The proposal aims to discourage multinational companies from shifting their profits to tax havens.
Activists hold a protest on a simulated tropical island beach, which is a tax haven, ahead of a meeting of finance ministers of the European Union in Brussels, Belgium, December 5, 2017. (AFP archive)
Nearly 140 countries will be haggling over key details of a global corporate tax plan this week, with some worried about giving up too much and others eager to make sure the tech giants pay their fair share.
The affluent Group of Seven (G7) democracies approved a proposal earlier this month to introduce a minimum corporate tax rate of at least 15 percent in hopes of stopping a “race to the bottom” as nations compete for the lowest rates.
It’s one of two pillars of reforms that would also allow countries to tax a share of the profits of the world’s 100 most profitable companies – like Google, Facebook, and Apple – regardless of where they are based.
READ MORE: G7 countries set global minimum corporate tax at 15 percent
The deal now goes to the Organization for Economic Co-operation and Development (OECD), which will lead two-day talks starting Wednesday to find consensus among 139 countries.
The proposal will then be taken up by the G20 Club of Rich and Emerging Countries at a meeting of finance ministers in Italy on July 9-10.
“I think we have never been so close to an agreement,” said Pascal Saint-Amans, director of the OECD Center for Tax Policy.
US President Joe Biden has gotten to the heart of the matter by supporting the global minimum corporate tax, and Europeans want a deal, he said.
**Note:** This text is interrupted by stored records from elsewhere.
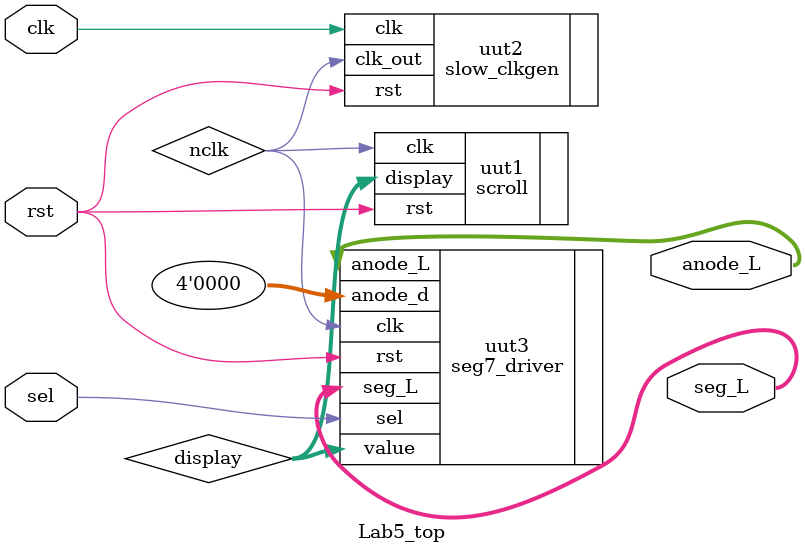
<source format=v>
`timescale 1ns / 1ps

// The top level module. It implements the Verilog system shown in Figure 1.

module Lab5_top(input clk, rst, sel, output [6:0] seg_L, output [3:0] anode_L);

    // declare necessary wires here
    wire [17:0] display;
    wire nclk;
    
    
    
    // instantiate modules here
    
    scroll uut1 (.clk(nclk), .rst(rst), .display(display));
    
    slow_clkgen uut2(.clk(clk), .rst(rst), .clk_out(nclk));
    
    seg7_driver uut3 (.clk(nclk), .rst(rst), .sel(sel), .value(display), .anode_d(4'b0000), .seg_L(seg_L), .anode_L(anode_L));

endmodule

</source>
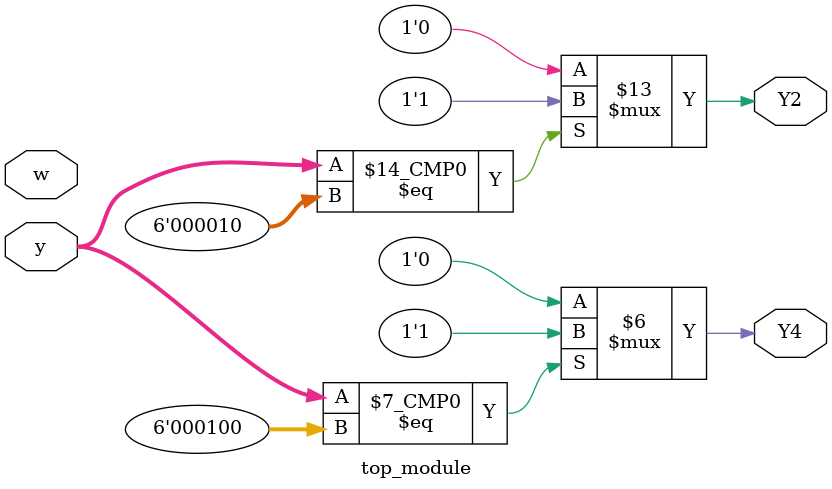
<source format=sv>
module top_module (
    input [6:1] y,
    input w,
    output reg Y2,
    output reg Y4
);

    always @(*) begin
        case(y)
            7'b000001: begin
                Y2 = 1'b0;
                Y4 = 1'b0;
            end
            7'b000010: begin
                Y2 = 1'b1;
                Y4 = 1'b0;
            end
            7'b000100: begin
                Y2 = 1'b0;
                Y4 = 1'b1;
            end
            7'b001000: begin
                Y2 = 1'b0;
                Y4 = 1'b0;
            end
            7'b010000: begin
                Y2 = 1'b0;
                Y4 = 1'b0;
            end
            7'b100000: begin
                Y2 = 1'b0;
                Y4 = 1'b0;
            end
            default: begin
                Y2 = 1'b0;
                Y4 = 1'b0;
            end
        endcase
    end
    
endmodule

</source>
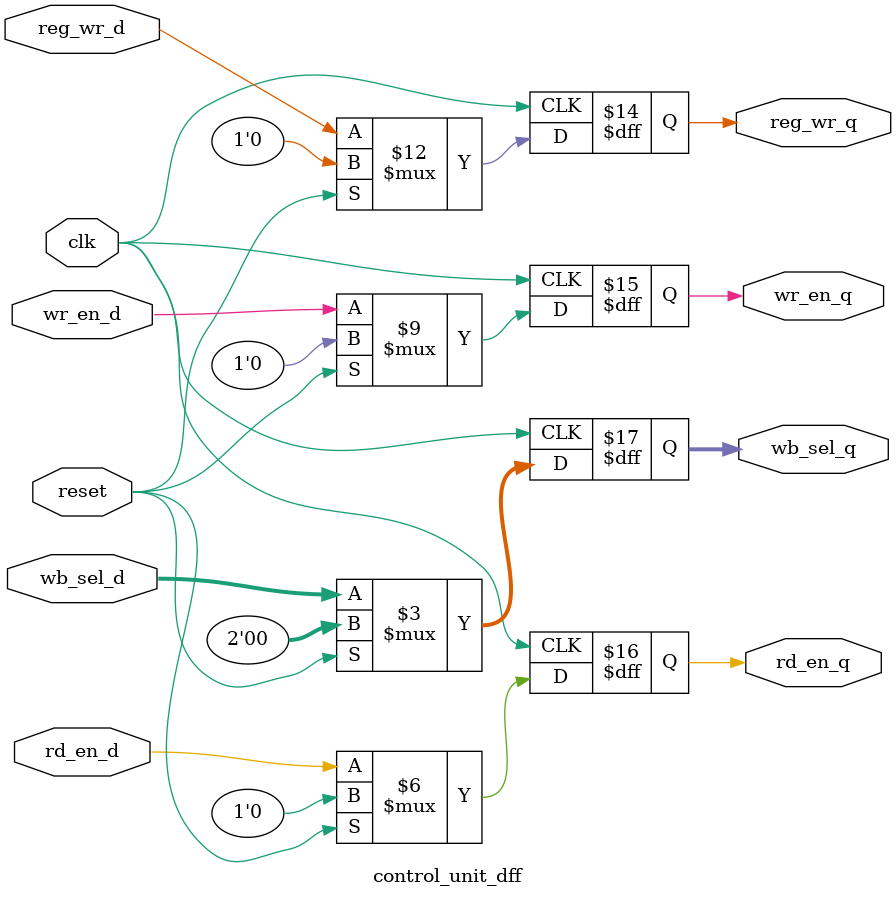
<source format=sv>
module control_unit_dff(
	input logic clk, reset,
	input logic reg_wr_d, wr_en_d, rd_en_d,
	input logic [1:0] wb_sel_d,
	output logic reg_wr_q, wr_en_q, rd_en_q,
	output logic [1:0] wb_sel_q
);

always_ff @ (posedge clk)
begin
	if (reset) begin
		reg_wr_q <= 1'b0;
		wr_en_q <= 1'b0;
		rd_en_q <= 1'b0;
		wb_sel_q <= 2'b0;
	end
	else begin
		reg_wr_q <= reg_wr_d;
		wr_en_q <= wr_en_d;
		rd_en_q <= rd_en_d;
		wb_sel_q <= wb_sel_d;
	end
end
endmodule
</source>
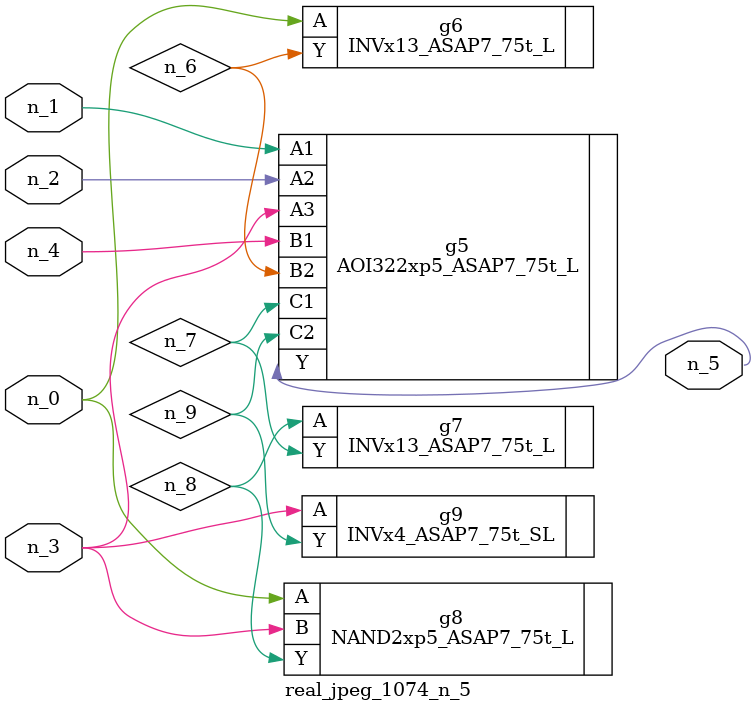
<source format=v>
module real_jpeg_1074_n_5 (n_4, n_0, n_1, n_2, n_3, n_5);

input n_4;
input n_0;
input n_1;
input n_2;
input n_3;

output n_5;

wire n_8;
wire n_6;
wire n_7;
wire n_9;

INVx13_ASAP7_75t_L g6 ( 
.A(n_0),
.Y(n_6)
);

NAND2xp5_ASAP7_75t_L g8 ( 
.A(n_0),
.B(n_3),
.Y(n_8)
);

AOI322xp5_ASAP7_75t_L g5 ( 
.A1(n_1),
.A2(n_2),
.A3(n_3),
.B1(n_4),
.B2(n_6),
.C1(n_7),
.C2(n_9),
.Y(n_5)
);

INVx4_ASAP7_75t_SL g9 ( 
.A(n_3),
.Y(n_9)
);

INVx13_ASAP7_75t_L g7 ( 
.A(n_8),
.Y(n_7)
);


endmodule
</source>
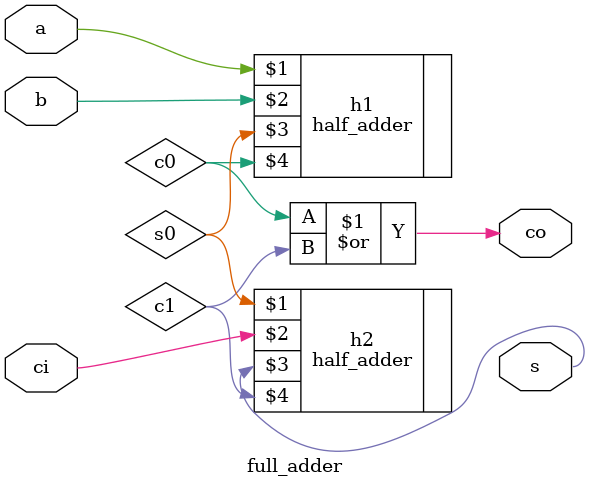
<source format=v>
module full_adder(
  input a, b, ci,
  output s, co);

  wire s0, c0, c1;

  half_adder h1 (a, b, s0, c0);
  half_adder h2 (s0, ci, s, c1);
  assign co = c0 | c1;
endmodule

</source>
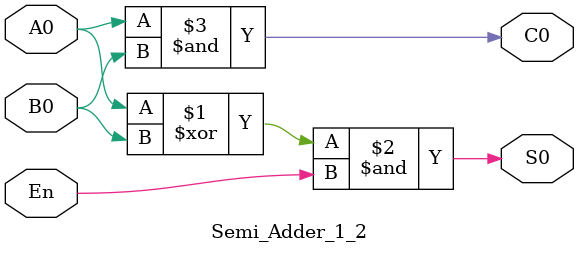
<source format=v>
module Semi_Adder_1_2(input En,A0,B0,output S0,C0);
assign S0=(A0^B0)&En;
assign C0=A0&B0;
endmodule 
</source>
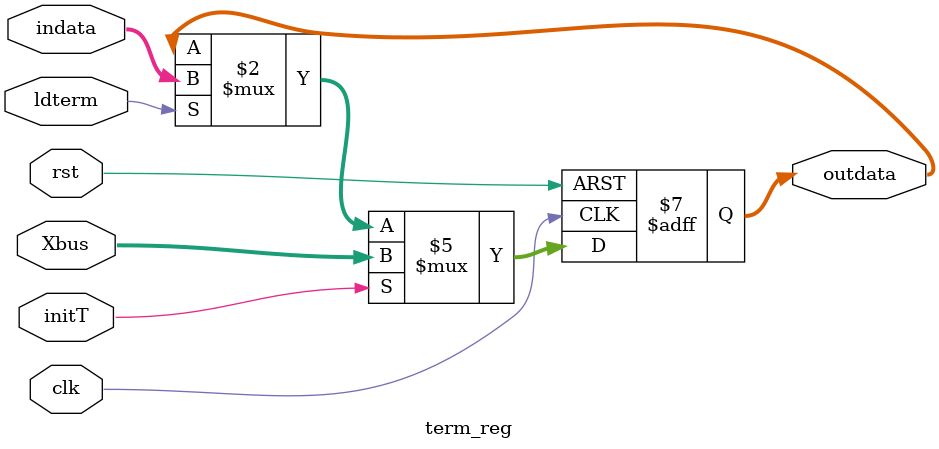
<source format=sv>
module term_reg(input clk,rst,ldterm,initT,input[15:0]indata,Xbus,output logic[15:0]outdata);
always@(posedge clk,posedge rst) begin
if (rst) outdata<=16'b0; else begin
if(initT) outdata <=Xbus; else
if (ldterm) outdata<=indata;
end
end
endmodule

</source>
Negotiations have become more urgent as governments seek new revenue streams after spending huge sums on stimulus measures to prevent their economies from collapsing during the coronavirus pandemic.
Tax heaven not happy
While the G7 – the United States, Canada, Japan, France, Great Britain, Italy and Germany – have approved the plan, they still face obstacles in extending the negotiations to other nations.
The EU members Ireland and Hungary are not enthusiastic about this, as their corporate taxes are less than 15 percent.
Thanks to a rate of 12.5 percent, Ireland has become the EU home of technology giants Facebook, Google and Apple.
But another EU country that has benefited from a low interest rate, Poland, voted in favor of the proposal last week.
Two sources involved in the negotiations told AFP that China, which has a reduced rate for companies in key sectors, does not want a rate higher than 15 percent.